Newswise — LAKE ALFRED, Fla. --- In the next three months, Florida citrus growers will have to decide whether to extend for another six years the citrus box tax, the proceeds of which help to pay for citrus greening research at the University of Florida’s Citrus Research and Education Center and other research universities and laboratories.

The Citrus Research and Development Foundation, Inc., Box Tax Advisory Council voted unanimously in June to recommend continuation of the citrus box tax at the current assessment rate of $.03 (3 cents) per harvested box for the last year of the current referendum, fiscal year 2015-16.

The Florida citrus industry established the Citrus Research and Development Foundation in 2010 to combat greening, which is threatening to destroy the state’s $10.7 billion citrus industry. The foundation’s budget has been $16-19 million annually – with the funding coming from the research box tax, as well as marketing/promotion box taxes, state and federal funds, and donations. The vast majority goes directly to research projects to solve the greening problem.

“IFAS has been core to the majority of research on greening, “said Harold Browning, chief operating officer of the foundation. “Look at the attention that’s been paid to this disease – it’s your grower dollars at work.”

Almost all of the University of Florida Institute of Food and Agricultural Sciences’ 200 employees at the CREC in Lake Alfred are devoted to stopping the disease. Their funding comes from the box tax, in addition to legislative appropriations and research grants. Facilities include more than 600 acres of groves, greenhouses, a fresh fruit packinghouse, a juice processing pilot plant and more than 40 laboratories.
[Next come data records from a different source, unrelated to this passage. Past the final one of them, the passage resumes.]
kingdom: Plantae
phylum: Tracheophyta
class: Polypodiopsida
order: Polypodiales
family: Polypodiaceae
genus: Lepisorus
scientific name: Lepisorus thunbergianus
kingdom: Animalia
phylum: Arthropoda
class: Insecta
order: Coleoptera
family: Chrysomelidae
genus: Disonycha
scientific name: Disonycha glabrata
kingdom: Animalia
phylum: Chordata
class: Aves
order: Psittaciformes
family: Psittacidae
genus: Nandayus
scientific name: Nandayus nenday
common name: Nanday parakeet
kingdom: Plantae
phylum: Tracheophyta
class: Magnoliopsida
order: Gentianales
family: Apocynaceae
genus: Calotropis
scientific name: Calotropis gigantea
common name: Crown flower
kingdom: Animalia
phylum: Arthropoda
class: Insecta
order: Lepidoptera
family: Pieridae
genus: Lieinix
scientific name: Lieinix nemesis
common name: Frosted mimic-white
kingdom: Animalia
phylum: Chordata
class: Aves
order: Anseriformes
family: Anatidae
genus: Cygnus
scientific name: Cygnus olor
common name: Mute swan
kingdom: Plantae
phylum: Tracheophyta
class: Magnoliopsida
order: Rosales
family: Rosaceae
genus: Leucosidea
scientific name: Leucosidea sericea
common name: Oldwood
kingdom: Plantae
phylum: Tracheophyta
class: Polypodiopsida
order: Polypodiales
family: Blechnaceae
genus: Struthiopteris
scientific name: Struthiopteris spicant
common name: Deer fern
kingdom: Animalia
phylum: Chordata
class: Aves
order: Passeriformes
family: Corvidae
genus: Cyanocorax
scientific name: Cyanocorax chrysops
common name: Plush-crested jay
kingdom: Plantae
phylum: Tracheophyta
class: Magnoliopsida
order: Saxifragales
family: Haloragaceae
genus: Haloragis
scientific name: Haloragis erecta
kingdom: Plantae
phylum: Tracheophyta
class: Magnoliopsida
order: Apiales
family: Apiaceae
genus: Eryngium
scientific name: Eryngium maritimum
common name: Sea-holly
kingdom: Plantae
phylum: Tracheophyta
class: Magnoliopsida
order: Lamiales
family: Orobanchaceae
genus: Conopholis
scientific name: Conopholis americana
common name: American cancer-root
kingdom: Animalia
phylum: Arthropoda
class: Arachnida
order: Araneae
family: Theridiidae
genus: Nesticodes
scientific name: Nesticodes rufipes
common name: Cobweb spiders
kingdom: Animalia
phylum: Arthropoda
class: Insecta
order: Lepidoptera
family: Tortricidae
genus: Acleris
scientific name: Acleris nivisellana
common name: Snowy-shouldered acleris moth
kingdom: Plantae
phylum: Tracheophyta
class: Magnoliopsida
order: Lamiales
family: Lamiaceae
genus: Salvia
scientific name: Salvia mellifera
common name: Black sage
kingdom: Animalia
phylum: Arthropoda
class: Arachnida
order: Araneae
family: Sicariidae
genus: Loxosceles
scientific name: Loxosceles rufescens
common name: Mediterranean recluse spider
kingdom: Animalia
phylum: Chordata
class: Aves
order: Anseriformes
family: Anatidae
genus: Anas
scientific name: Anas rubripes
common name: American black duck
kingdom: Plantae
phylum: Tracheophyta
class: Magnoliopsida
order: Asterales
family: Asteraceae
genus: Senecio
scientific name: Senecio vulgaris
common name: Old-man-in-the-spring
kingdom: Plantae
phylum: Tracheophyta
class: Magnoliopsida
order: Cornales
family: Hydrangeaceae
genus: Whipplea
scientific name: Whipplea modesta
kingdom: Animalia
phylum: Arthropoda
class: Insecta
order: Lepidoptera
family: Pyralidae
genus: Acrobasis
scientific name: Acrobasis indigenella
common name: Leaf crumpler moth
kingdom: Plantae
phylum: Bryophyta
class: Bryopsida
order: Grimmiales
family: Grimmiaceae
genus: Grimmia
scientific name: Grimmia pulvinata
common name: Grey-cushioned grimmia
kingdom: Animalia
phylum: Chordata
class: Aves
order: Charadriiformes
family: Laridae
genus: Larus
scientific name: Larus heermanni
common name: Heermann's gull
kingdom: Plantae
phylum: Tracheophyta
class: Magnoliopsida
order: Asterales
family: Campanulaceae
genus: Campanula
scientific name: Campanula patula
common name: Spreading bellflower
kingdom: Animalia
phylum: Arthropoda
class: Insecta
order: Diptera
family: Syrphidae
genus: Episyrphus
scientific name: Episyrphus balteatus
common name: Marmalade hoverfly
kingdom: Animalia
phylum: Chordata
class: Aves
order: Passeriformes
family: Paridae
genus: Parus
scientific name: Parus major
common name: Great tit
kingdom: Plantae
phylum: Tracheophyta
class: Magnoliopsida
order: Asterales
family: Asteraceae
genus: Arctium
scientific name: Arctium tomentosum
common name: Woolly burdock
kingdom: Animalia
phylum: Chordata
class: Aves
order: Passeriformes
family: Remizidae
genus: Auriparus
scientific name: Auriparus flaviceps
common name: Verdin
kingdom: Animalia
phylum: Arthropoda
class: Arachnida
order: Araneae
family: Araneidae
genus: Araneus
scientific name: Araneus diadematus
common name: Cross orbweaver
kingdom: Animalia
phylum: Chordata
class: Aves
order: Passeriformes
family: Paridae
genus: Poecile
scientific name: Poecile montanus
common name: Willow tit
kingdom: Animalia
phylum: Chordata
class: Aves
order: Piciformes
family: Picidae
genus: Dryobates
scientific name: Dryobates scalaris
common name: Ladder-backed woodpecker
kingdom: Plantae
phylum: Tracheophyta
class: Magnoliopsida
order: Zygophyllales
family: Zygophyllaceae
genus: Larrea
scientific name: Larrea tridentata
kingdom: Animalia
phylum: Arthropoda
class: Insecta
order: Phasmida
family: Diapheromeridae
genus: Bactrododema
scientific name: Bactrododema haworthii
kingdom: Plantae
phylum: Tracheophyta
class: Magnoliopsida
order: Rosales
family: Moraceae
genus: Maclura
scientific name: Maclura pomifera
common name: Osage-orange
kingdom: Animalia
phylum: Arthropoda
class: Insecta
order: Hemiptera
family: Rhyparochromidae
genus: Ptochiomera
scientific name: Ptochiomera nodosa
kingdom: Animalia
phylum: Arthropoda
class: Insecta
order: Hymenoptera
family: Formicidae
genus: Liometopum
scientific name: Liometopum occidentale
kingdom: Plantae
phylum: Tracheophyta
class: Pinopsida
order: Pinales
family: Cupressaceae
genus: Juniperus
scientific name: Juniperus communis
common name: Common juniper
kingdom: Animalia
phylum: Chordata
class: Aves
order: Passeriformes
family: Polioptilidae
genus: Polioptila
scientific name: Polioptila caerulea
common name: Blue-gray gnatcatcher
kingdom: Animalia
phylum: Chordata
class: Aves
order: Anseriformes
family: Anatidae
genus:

“As a career university scientist and administrator, I’m amazed at how rapidly the science has come along,” Browning said. “The strong institutional commitment that IFAS has shown illustrates dedication to the industry.”

The disease bacterium first enters a citrus tree via the tiny Asian Citrus Psyllid. When introduced into the plant by leaf feeding, the bacteria then move through the tree via the phloem – the veins of the tree. The disease starves the tree of nutrients, damages its roots and the tree produces fruits that are small, and misshapen, and have reduced quality, making it unsuitable for sale as fresh fruit or, for the most part, juice. Most infected trees eventually become non-productive and the disease has already affected millions of citrus trees in North America.

Citrus greening was first detected in Florida in 2005. Florida has lost approximately $7.8 billion in revenue, 162,200 citrus acres and 7,513 jobs since 2007, according to researchers with UF/IFAS.

Although current methods to control the spread of citrus greening are limited to aggressive psyllid control and the removal and destruction of infected trees, UF/IFAS researchers are working to defeat it on a number of fronts, including trying to suppress the psyllid, breeding citrus rootstock that shows better greening resistance and testing treatments that could be used on trees.

Browning and other IFAS experts say the solution to the greening problem will most likely come from genetic engineering; figuring out which genes are resistant to greening and inserting them into commonly available rootstocks and scions.

“This is a very complex system to work with,” Browning said. “Everybody has stepped up.”